Speaking with the honesty that they would require, I have to say that I do not like their methods or their philosophy. Jenny James (I am here judging from her books) believes that society inevitably produces people who, without exception, are psychically/pschologically dead/crippled, full of repressed poisoned energy – which sounds like the 20th century version of Christianity’s Original Sin, to me. The roots of all this, according to the Atlantis philosophy, MUST be uncovered, the bad energies expressed. And once expressed, the flow MUST continue; no stability can be reached, for stability means stagnation and stagnation means death. Jenny, in fact, appears to be in love with rage, violence and hatred. For her, love is almost always an illusion – even when it is not, it can only be kept alive by being allied with its opposite: hate. And for her, emotional energy is Life (she is an Aries) and this energy can only be sparked by the friction of constant conflict. To my mind, all this emphasis on negativity, the encouragement of conflict, the “everybody is full of shitty feelings” thinking is just as unbalanced as all the New Age “Cosmic Light and Love” garbage – Atlantis is the antithesis of Findhorn.

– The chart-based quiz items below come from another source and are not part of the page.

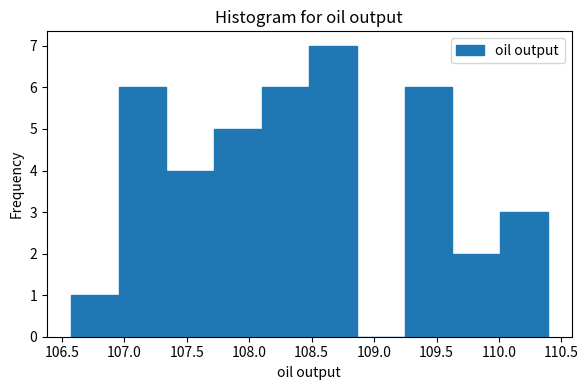

Reading left to right, list every bar in this chart as the range it spans on the x-axis followed by its height. Neither the bar edges nor the heights are printed on the chart, so give them approximately, as read against the axes.

106.55 to 106.95: 1
106.95 to 107.35: 6
107.35 to 107.70: 4
107.70 to 108.10: 5
108.10 to 108.50: 6
108.50 to 108.85: 7
108.85 to 109.25: 0
109.25 to 109.65: 6
109.65 to 110.00: 2
110.00 to 110.40: 3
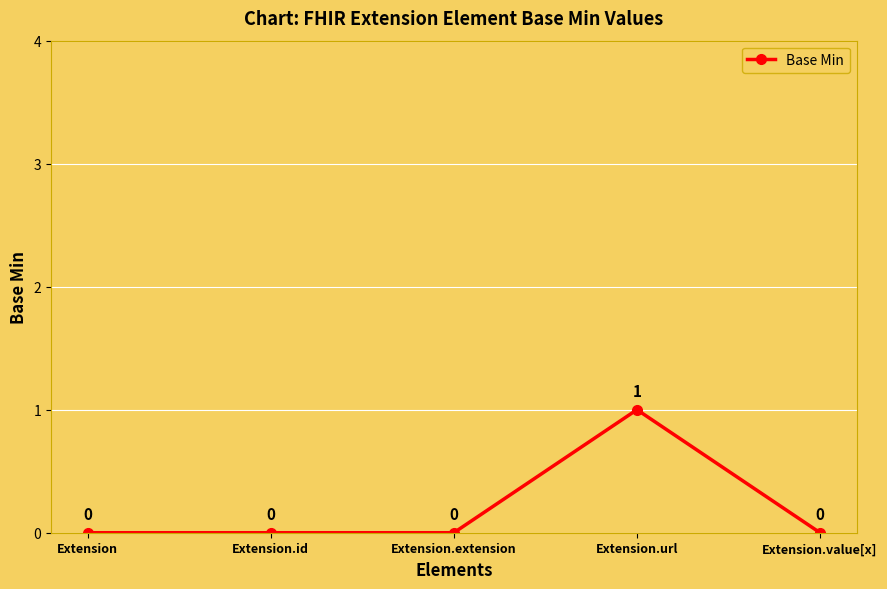

Is it true that the value at Extension is 0?

True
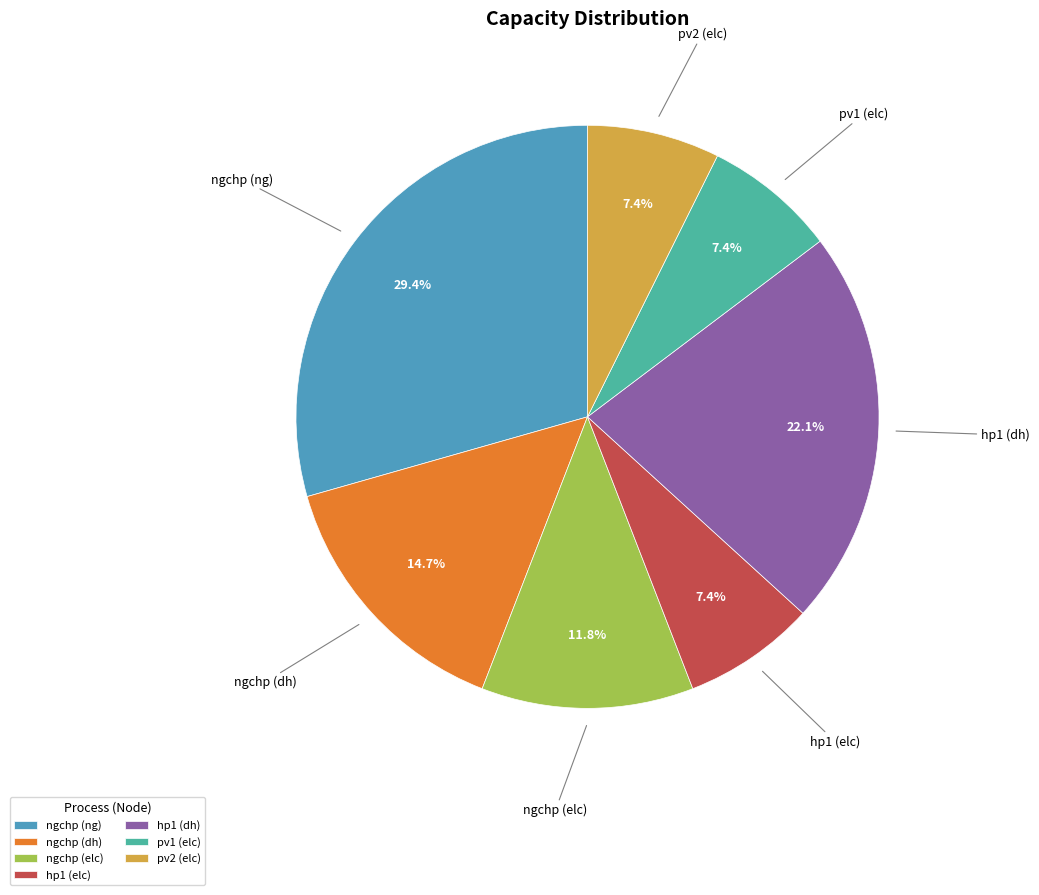

True or false: ngchp (elc) accounts for 12% of the total.

True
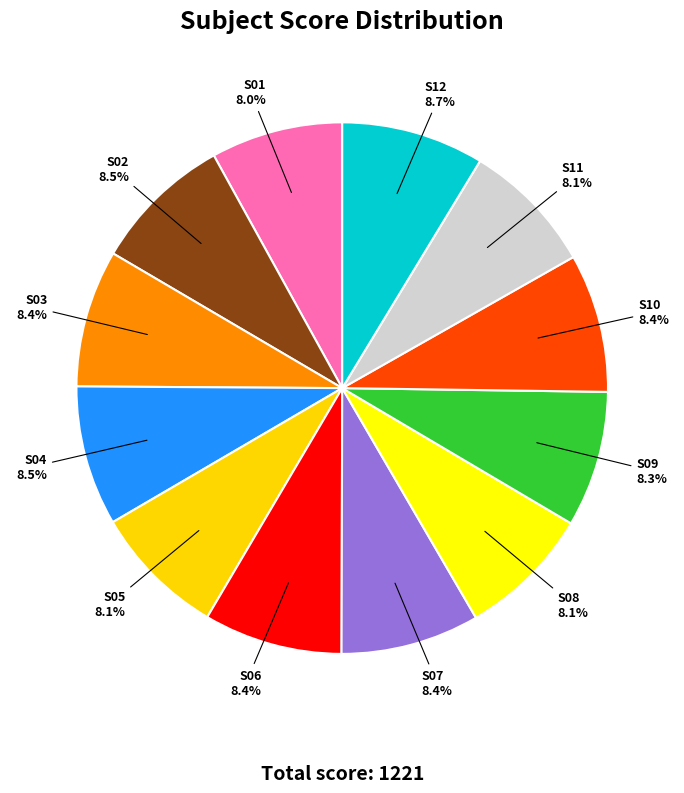

Is there a majority slice in this chart?

No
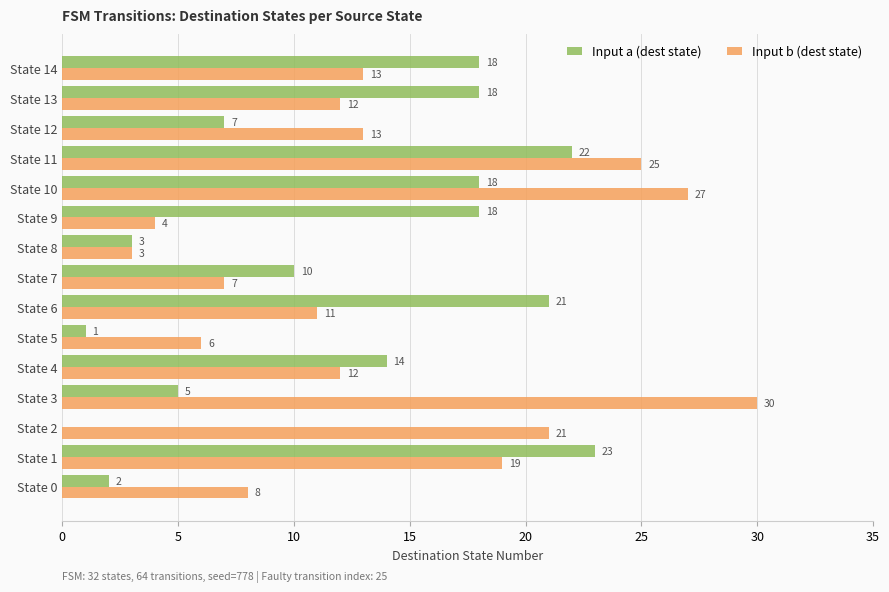

Between State 0 and State 8, which series saw the biggest shift?

Input b (dest state)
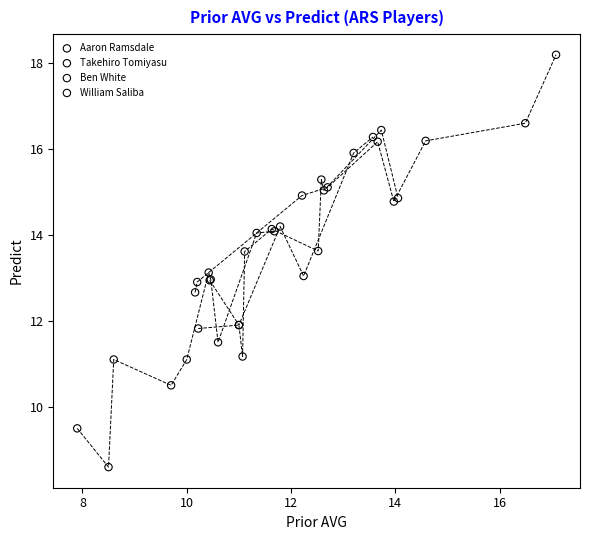

Which series contains the highest Y value?

Takehiro Tomiyasu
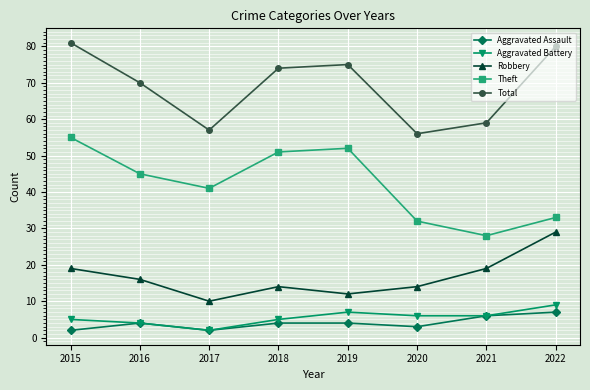

Reading left to right, what are all the values shown in this chart?

Aggravated Assault: 2	4	2	4	4	3	6	7
Aggravated Battery: 5	4	2	5	7	6	6	9
Robbery: 19	16	10	14	12	14	19	29
Theft: 55	45	41	51	52	32	28	33
Total: 81	70	57	74	75	56	59	80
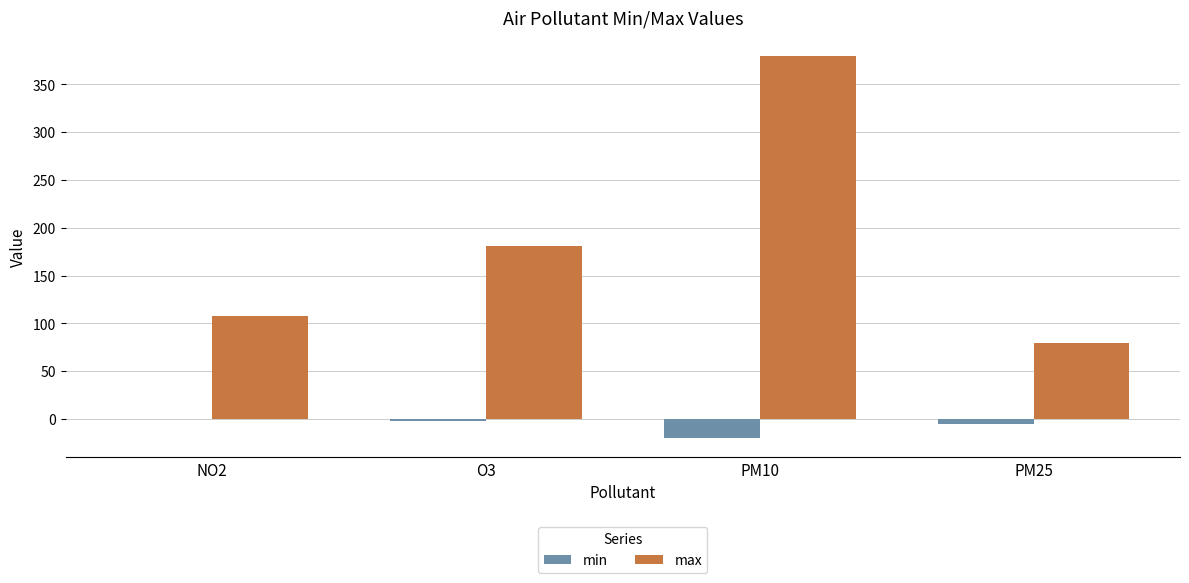

Reading left to right, transcribe all the data shown in this chart.

min: -0.3	-2.2	-19.9	-4.9
max: 107.5	180.5	379.5	79.7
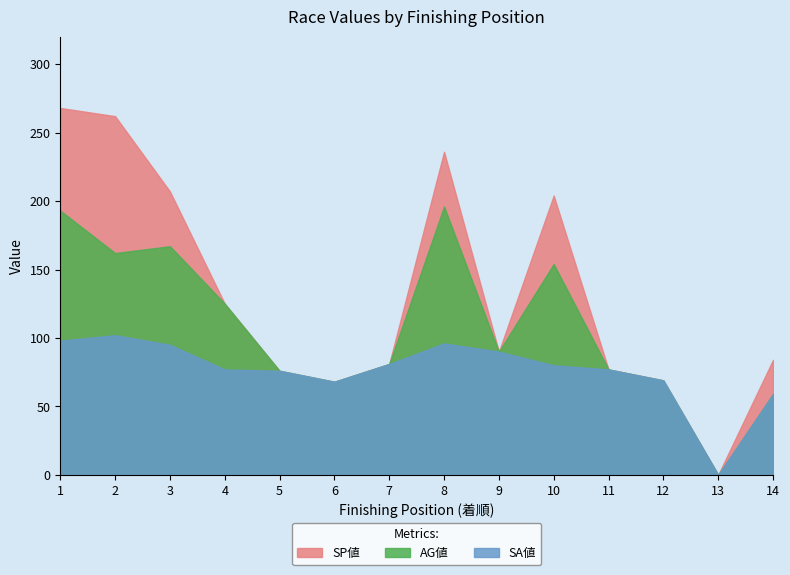

What is the difference between the highest and lowest values at 2?

160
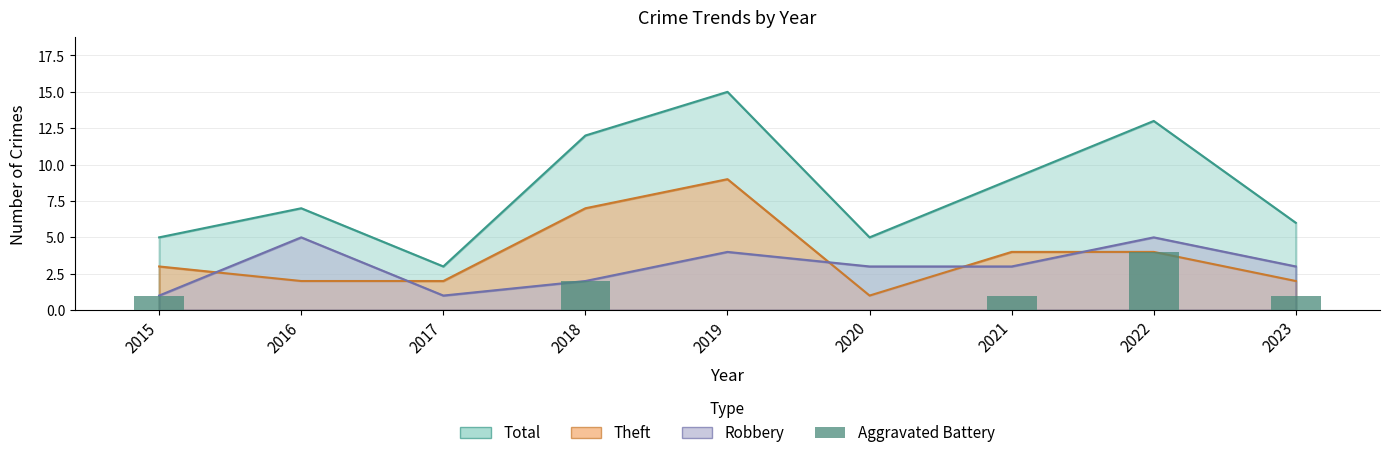

How many categories are shown in the chart?

9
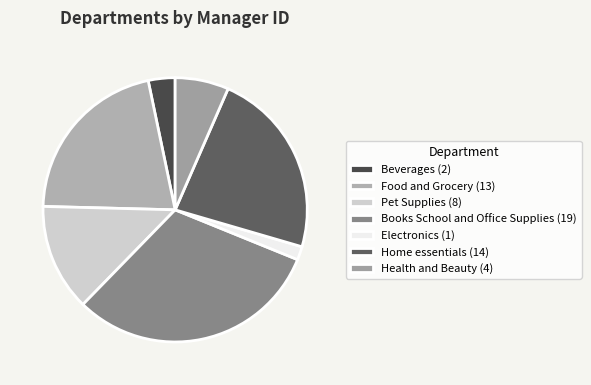

What is the ratio of the value at Home essentials to the value at Beverages?

7.0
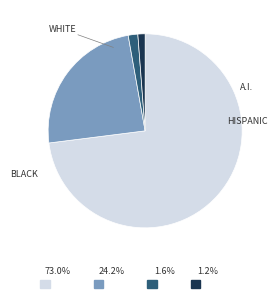

Is there any slice that represents more than half of the pie?

Yes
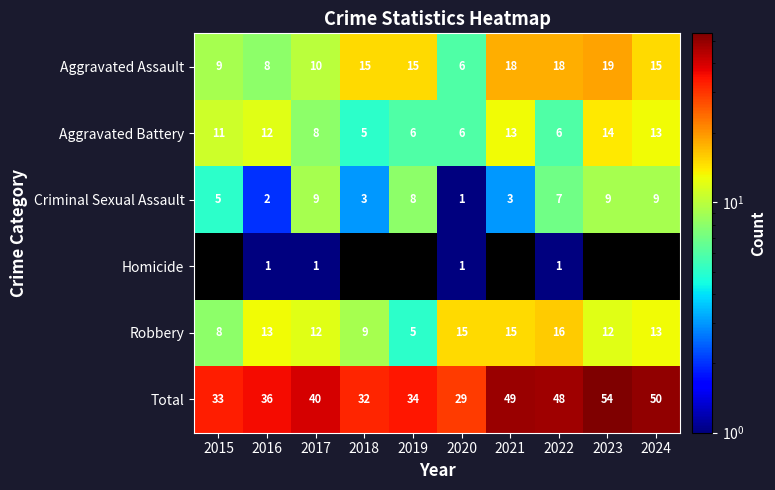

The Aggravated Assault series shows 15.2 at 2015. True or false?

False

A last word – Jenny has written somewhere “If you can’t get over your neurosis, make a religion out of it!” She was talking about Bhagwan Rajneesh, but as my mother always said “It takes one to know one…”

Another last word – having been cursed at birth by the Fairy of Fairmindedness, I am compelled to add that the above is only my personal opinion and that maybe you ought to read some of Jenny’s books for yourself :
Room To Breathe / They Call Us The Screamers / Atlantis Is / Atlantis Alive / Atlantis Magic / Atlantis Inishfree / Male Sexuality, The Atlantis Position / Atlantis Adventure…
All published by Caliban Books (UK) in the 60s and 70s.
(Update: Several of these titles have been reprinted since – a web search should find them).